ISLANDERS 3, LIGHTNING 1: One loss at home to a weaker team is followed by another as Tampa Bay again squanders a 1-0 lead.
By DAMIAN CRISTODERO
Published March 17, 2004
[Times photo: Dirk Shadd]
Lightning captain Dave Andreychuk, middle, gets sandwiched between Islanders Alexei Yashin, left, and Alexander Karpovstev.
TAMPA - So what are we looking at when we view the Lightning: a contender or pretender?
The point was up for debate, in a rhetorical sort of way, after Tampa Bay's 3-1 loss to the Islanders Tuesday night at the St. Pete Times Forum.
Against a team fighting for its playoff life, and one determined to choke off the Lightning offense - postseason hockey, in other words - Tampa Bay, defenseman Dan Boyle admitted, "We didn't do enough."
It was the second straight game that could be said of the Lightning, which lost consecutive games in regulation for the first time since Dec. 13 and 16.
But while coach John Tortorella said, "I'm not going to kick my hockey team right now," he added, "We know we have to improve. This is probably good, what's happening. Maybe it will make you guys (media) understand we're not that Stanley Cup contender everybody thinks we are right now."
Chalk some of that up to dramatic effect. The Lightning, with 95 points, is certainly a contender. It is on top of the Eastern Conference, No.2 in the league and on a 26-5-2-4 run since Jan. 3.
But Tortorella did not pretend there was no concern. His team wanted redemption after Saturday's bad 5-1 loss to the Hurricanes. Instead, it allowed three third-period goals that wiped out a 1-0 lead, and made goaltending and coverage blunders on the first two.
Then there was the balky 0-for-3 power play. The dump-ins that were supposed to set up the forecheck but seemed invariably cut off by goalie Rick DiPietro. And the prime scoring chances missed by Vinny Lecavalier and Dan Boyle after Fredrik Modin gave the Lightning a 1-0 first-period lead.
Converting those were crucial because shots (23-20 for New York) and scoring chances (9-7 for the Lightning by Tortorella's count) were rare.
"That's the way these games are going to be played," Tortorella said. "It's not going to be free-wheeling, getting 17 or 18 scoring chances. We need to learn to win these kinds of games.
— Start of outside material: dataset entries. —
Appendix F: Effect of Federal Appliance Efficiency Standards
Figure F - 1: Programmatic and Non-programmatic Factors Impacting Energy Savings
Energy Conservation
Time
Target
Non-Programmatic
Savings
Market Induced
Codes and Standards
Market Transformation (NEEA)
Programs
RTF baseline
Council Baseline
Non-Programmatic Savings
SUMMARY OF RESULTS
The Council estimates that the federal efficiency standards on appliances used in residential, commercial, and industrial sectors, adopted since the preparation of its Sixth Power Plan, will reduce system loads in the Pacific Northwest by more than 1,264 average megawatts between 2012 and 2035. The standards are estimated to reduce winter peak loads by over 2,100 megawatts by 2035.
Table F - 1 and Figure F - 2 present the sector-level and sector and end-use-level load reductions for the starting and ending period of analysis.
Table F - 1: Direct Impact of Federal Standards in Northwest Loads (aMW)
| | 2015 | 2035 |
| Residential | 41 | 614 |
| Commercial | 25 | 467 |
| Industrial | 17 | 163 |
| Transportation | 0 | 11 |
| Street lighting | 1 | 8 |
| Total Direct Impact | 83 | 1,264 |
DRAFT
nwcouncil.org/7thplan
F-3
We didn't tonight."
Justin Papineau scored the winner with 6:54 left, somehow getting past three Lightning players as he skated unimpeded to the front of the net.
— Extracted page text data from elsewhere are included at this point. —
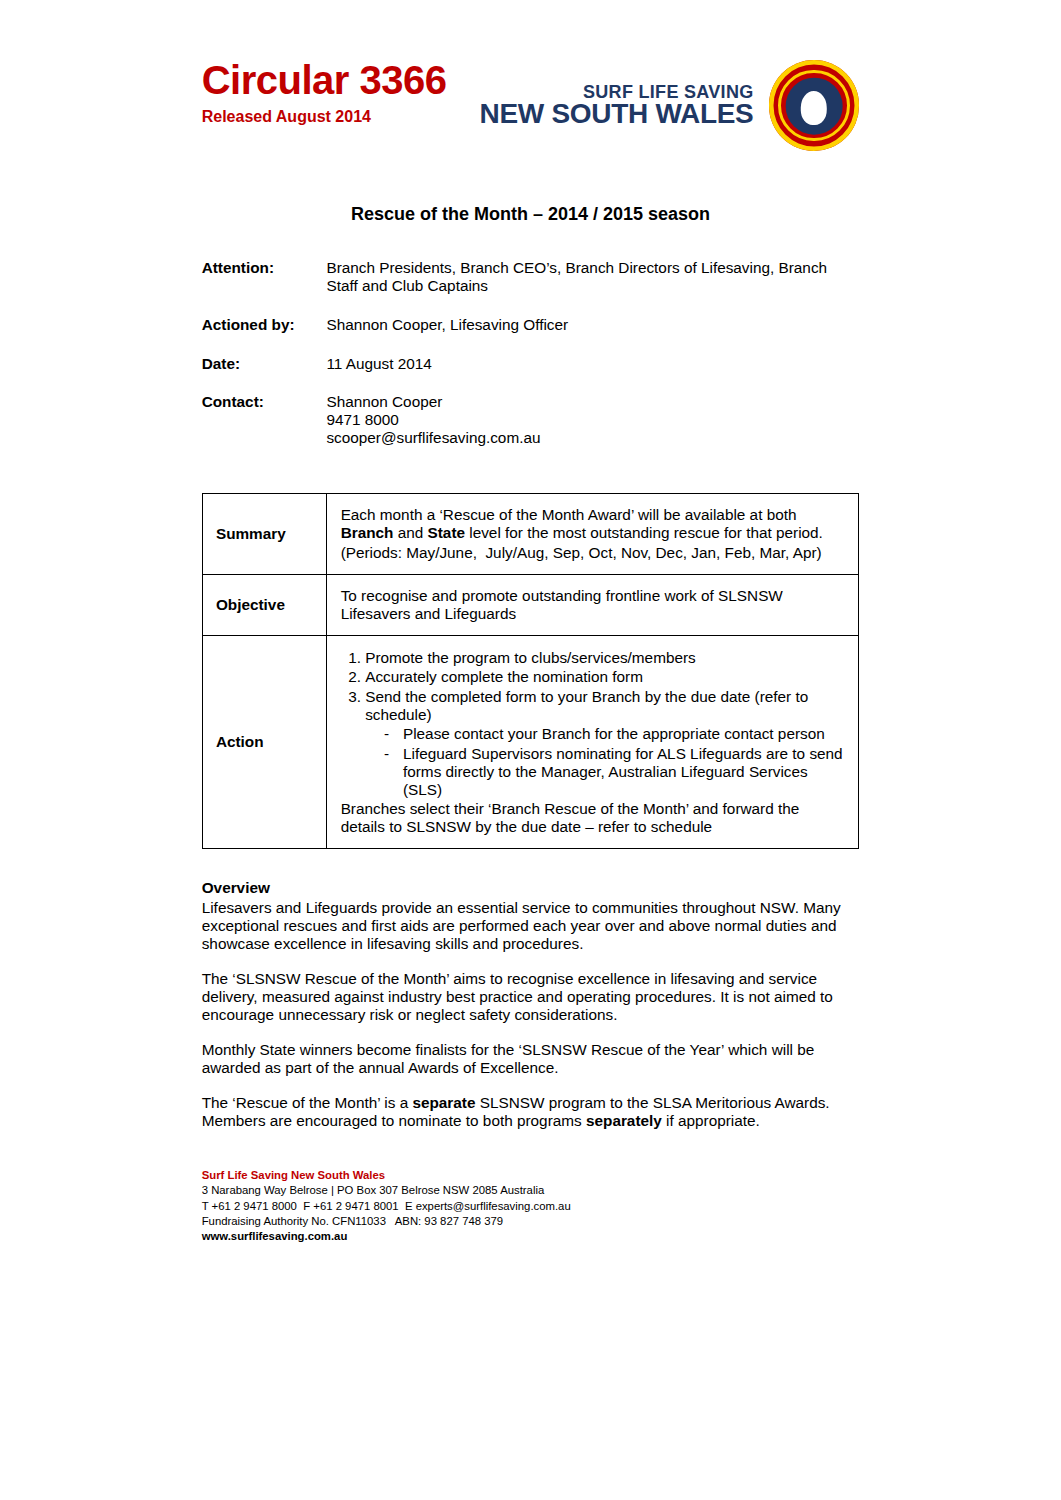Circular 3366
Released August 2014
SURF LIFE SAVING NEW SOUTH WALES
Rescue of the Month – 2014 / 2015 season
Attention:
Branch Presidents, Branch CEO’s, Branch Directors of Lifesaving, Branch Staff and Club Captains
Actioned by:
Shannon Cooper, Lifesaving Officer
Date:
11 August 2014
Contact:
Shannon Cooper 9471 8000 scooper@surflifesaving.com.au
| Summary | Each month a ‘Rescue of the Month Award’ will be available at both Branch and State level for the most outstanding rescue for that period. (Periods: May/June, July/Aug, Sep, Oct, Nov, Dec, Jan, Feb, Mar, Apr) |
| Objective | To recognise and promote outstanding frontline work of SLSNSW Lifesavers and Lifeguards |
| Action | Promote the program to clubs/services/members Accurately complete the nomination form Send the completed form to your Branch by the due date (refer to schedule) Please contact your Branch for the appropriate contact person Lifeguard Supervisors nominating for ALS Lifeguards are to send forms directly to the Manager, Australian Lifeguard Services (SLS) Branches select their ‘Branch Rescue of the Month’ and forward the details to SLSNSW by the due date – refer to schedule |
Overview
Lifesavers and Lifeguards provide an essential service to communities throughout NSW. Many exceptional rescues and first aids are performed each year over and above normal duties and showcase excellence in lifesaving skills and procedures.
The ‘SLSNSW Rescue of the Month’ aims to recognise excellence in lifesaving and service delivery, measured against industry best practice and operating procedures. It is not aimed to encourage unnecessary risk or neglect safety considerations.
Monthly State winners become finalists for the ‘SLSNSW Rescue of the Year’ which will be awarded as part of the annual Awards of Excellence.
The ‘Rescue of the Month’ is a separate SLSNSW program to the SLSA Meritorious Awards. Members are encouraged to nominate to both programs separately if appropriate.
Surf Life Saving New South Wales
3 Narabang Way Belrose | PO Box 307 Belrose NSW 2085 Australia
T +61 2 9471 8000 F +61 2 9471 8001 E experts@surflifesaving.com.au
Fundraising Authority No. CFN11033 ABN: 93 827 748 379
www.surflifesaving.com.au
Not what Tortorella wanted to see after Mattias Weinhandl scored 1:30 into the third on a shot from such a sharp angle, the coach called it "awful" and said goalie Nikolai Khabibulin blew the save.
That morphed into a general critique of Tampa Bay's recent goaltending, which Tortorella called "a major concern of mine going into the playoffs."
Jason Blake got an empty-net goal with 45.7 seconds left.
It was an important win for the Islanders, who cling to the East's eighth and final playoff spot. In fact, if the season ended today, the Lightning and Islanders would meet in the first round.
"Any of the teams we play in the first round are going to be top-notch teams with a lot of weapons," said DiPietro, who had 19 saves. "But I think physically we match up pretty well with these guys."
DiPietro was more than a match for Tampa Bay. He stopped Lecavalier in the second period on a two-on-one. He got lucky when Boyle missed a partially open net midway through the third.
A Lecavalier goal would have put Tampa Bay ahead 2-0. But he said he hesitated on the shot because Martin St. Louis' pass was tipped and slightly behind him.
Boyle made an outstanding play holding the puck to draw a delayed tripping penalty on Arron Asham. Boyle shot as DiPietro scrambled to get back in position. The puck hit the post 9:27 into the third and the score remained 1-1.
"I had half the net, but there was a guy in front of me so I had to shoot beside him," Boyle said.
"Those are the kinds of breaks you get when you work hard," DiPietro said.
The kind the Lightning had been getting.
"We need to get on the right track," defenseman Jassen Cullimore said. "It just might be a little blip right now, but we have to change it around."